▸ **Dataset entries**
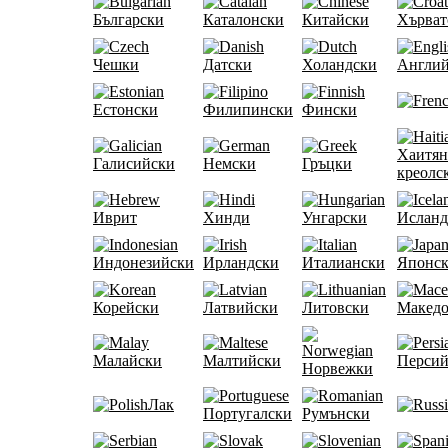
Български
Каталонски
Китайски
Хърват
Чешки
Датски
Холандски
Англий
Естонски
Филипински
Фински
Хаитян
Галисийски
Немски
Гръцки
креолс
Иврит
Хинди
Унгарски
Исланд
Индонезийски
Ирландски
Италиански
Японс
Корейски
Латвийски
Литовски
Македо
Малайски
Малтийски
Персий
Норвежки
Лак
Португалски
Румънски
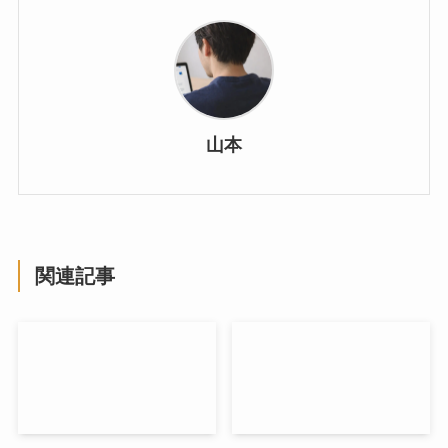
山本
関連記事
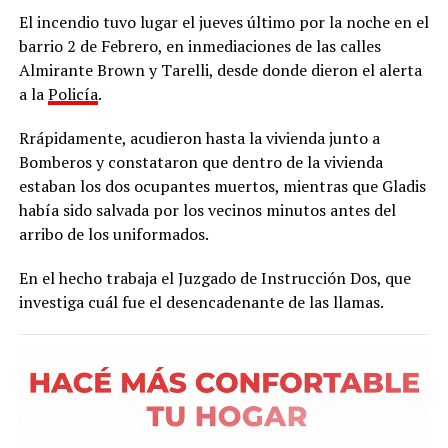
El incendio tuvo lugar el jueves último por la noche en el
barrio 2 de Febrero, en inmediaciones de las calles
Almirante Brown y Tarelli, desde donde dieron el alerta
a la
Policía
.
Rrápidamente, acudieron hasta la vivienda junto a
Bomberos y constataron que dentro de la vivienda
estaban los dos ocupantes muertos, mientras que Gladis
había sido salvada por los vecinos minutos antes del
arribo de los uniformados.
En el hecho trabaja el Juzgado de Instrucción Dos, que
investiga cuál fue el desencadenante de las llamas.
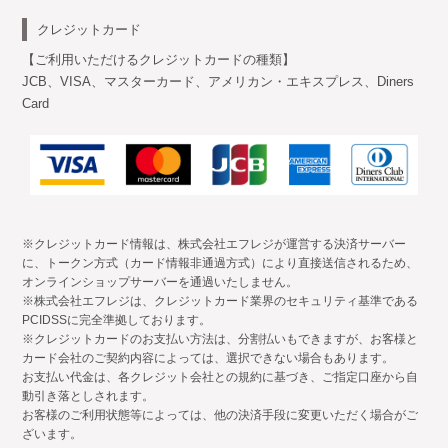
クレジットカード
【ご利用いただけるクレジットカードの種類】
JCB、VISA、マスターカード、アメリカン・エキスプレス、Diners
Card
※クレジットカード情報は、株式会社エフレジが運営する決済サーバー
に、トークン方式（カード情報非通過方式）により直接送信されるため、
オンラインショップサーバーを通過いたしません。
※株式会社エフレジは、クレジットカード業界のセキュリティ基準である
PCIDSSに完全準拠しております。
※クレジットカードのお支払い方法は、分割払いもできますが、お客様と
カード会社のご契約内容によっては、選択できない場合もあります。
お支払い代金は、各クレジット会社との規約に基づき、ご指定口座から自
動引き落としされます。
お客様のご利用状態等によっては、他の決済手段に変更いただく場合がご
ざいます。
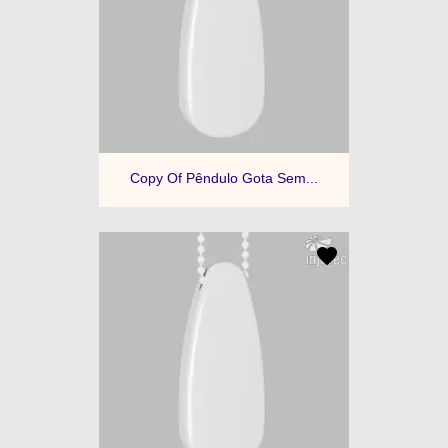
Copy Of Pêndulo Gota Sem...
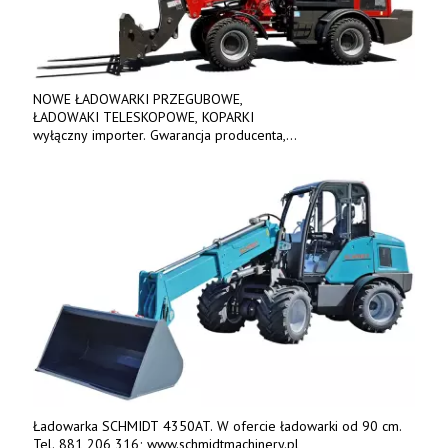
NOWE ŁADOWARKI PRZEGUBOWE,
ŁADOWAKI TELESKOPOWE, KOPARKI
wyłączny importer. Gwarancja producenta,
bogate wyposażenie, prosta konstrukcja.
Ceny od 69 000 zł netto wraz z osprzętem.
Tel: 509-365-675. www.kmm.info.pl
Ładowarka SCHMIDT 4350AT. W ofercie ładowarki od 90 cm.
Tel. 881 206 316; www.schmidtmachinery.pl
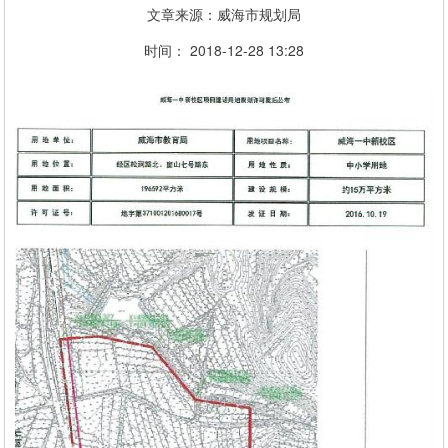
文章来源：威海市规划局
时间： 2018-12-28 13:28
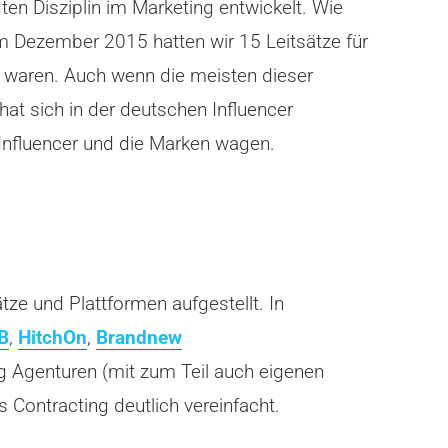
en Disziplin im Marketing entwickelt. Wie
 Im Dezember 2015 hatten wir 15 Leitsätze für
n waren. Auch wenn die meisten dieser
hat sich in der deutschen Influencer
e Influencer und die Marken wagen.
tze und Plattformen aufgestellt. In
B
,
HitchOn
,
Brandnew
g Agenturen (mit zum Teil auch eigenen
 Contracting deutlich vereinfacht.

▸ **What you have to do**
Rewrite the text of all the entries above, swapping every "vivienda" for "casa" and keeping everything else the same. Omit the pictures from your answer.

▸ **Exercise result**
Български
Каталонски
Китайски
Хърват
Чешки
Датски
Холандски
Англий
Естонски
Филипински
Фински
Хаитян
Галисийски
Немски
Гръцки
креолс
Иврит
Хинди
Унгарски
Исланд
Индонезийски
Ирландски
Италиански
Японс
Корейски
Латвийски
Литовски
Македо
Малайски
Малтийски
Персий
Норвежки
Лак
Португалски
Румънски
山本
関連記事
El incendio tuvo lugar el jueves último por la noche en el
barrio 2 de Febrero, en inmediaciones de las calles
Almirante Brown y Tarelli, desde donde dieron el alerta
a la
Policía
.
Rrápidamente, acudieron hasta la casa junto a
Bomberos y constataron que dentro de la casa
estaban los dos ocupantes muertos, mientras que Gladis
había sido salvada por los vecinos minutos antes del
arribo de los uniformados.
En el hecho trabaja el Juzgado de Instrucción Dos, que
investiga cuál fue el desencadenante de las llamas.
クレジットカード
【ご利用いただけるクレジットカードの種類】
JCB、VISA、マスターカード、アメリカン・エキスプレス、Diners
Card
※クレジットカード情報は、株式会社エフレジが運営する決済サーバー
に、トークン方式（カード情報非通過方式）により直接送信されるため、
オンラインショップサーバーを通過いたしません。
※株式会社エフレジは、クレジットカード業界のセキュリティ基準である
PCIDSSに完全準拠しております。
※クレジットカードのお支払い方法は、分割払いもできますが、お客様と
カード会社のご契約内容によっては、選択できない場合もあります。
お支払い代金は、各クレジット会社との規約に基づき、ご指定口座から自
動引き落としされます。
お客様のご利用状態等によっては、他の決済手段に変更いただく場合がご
ざいます。
Copy Of Pêndulo Gota Sem...
NOWE ŁADOWARKI PRZEGUBOWE,
ŁADOWAKI TELESKOPOWE, KOPARKI
wyłączny importer. Gwarancja producenta,
bogate wyposażenie, prosta konstrukcja.
Ceny od 69 000 zł netto wraz z osprzętem.
Tel: 509-365-675. www.kmm.info.pl
Ładowarka SCHMIDT 4350AT. W ofercie ładowarki od 90 cm.
Tel. 881 206 316; www.schmidtmachinery.pl
文章来源：威海市规划局
时间： 2018-12-28 13:28
en Disziplin im Marketing entwickelt. Wie
 Im Dezember 2015 hatten wir 15 Leitsätze für
n waren. Auch wenn die meisten dieser
hat sich in der deutschen Influencer
e Influencer und die Marken wagen.
tze und Plattformen aufgestellt. In
B
,
HitchOn
,
Brandnew
g Agenturen (mit zum Teil auch eigenen
 Contracting deutlich vereinfacht.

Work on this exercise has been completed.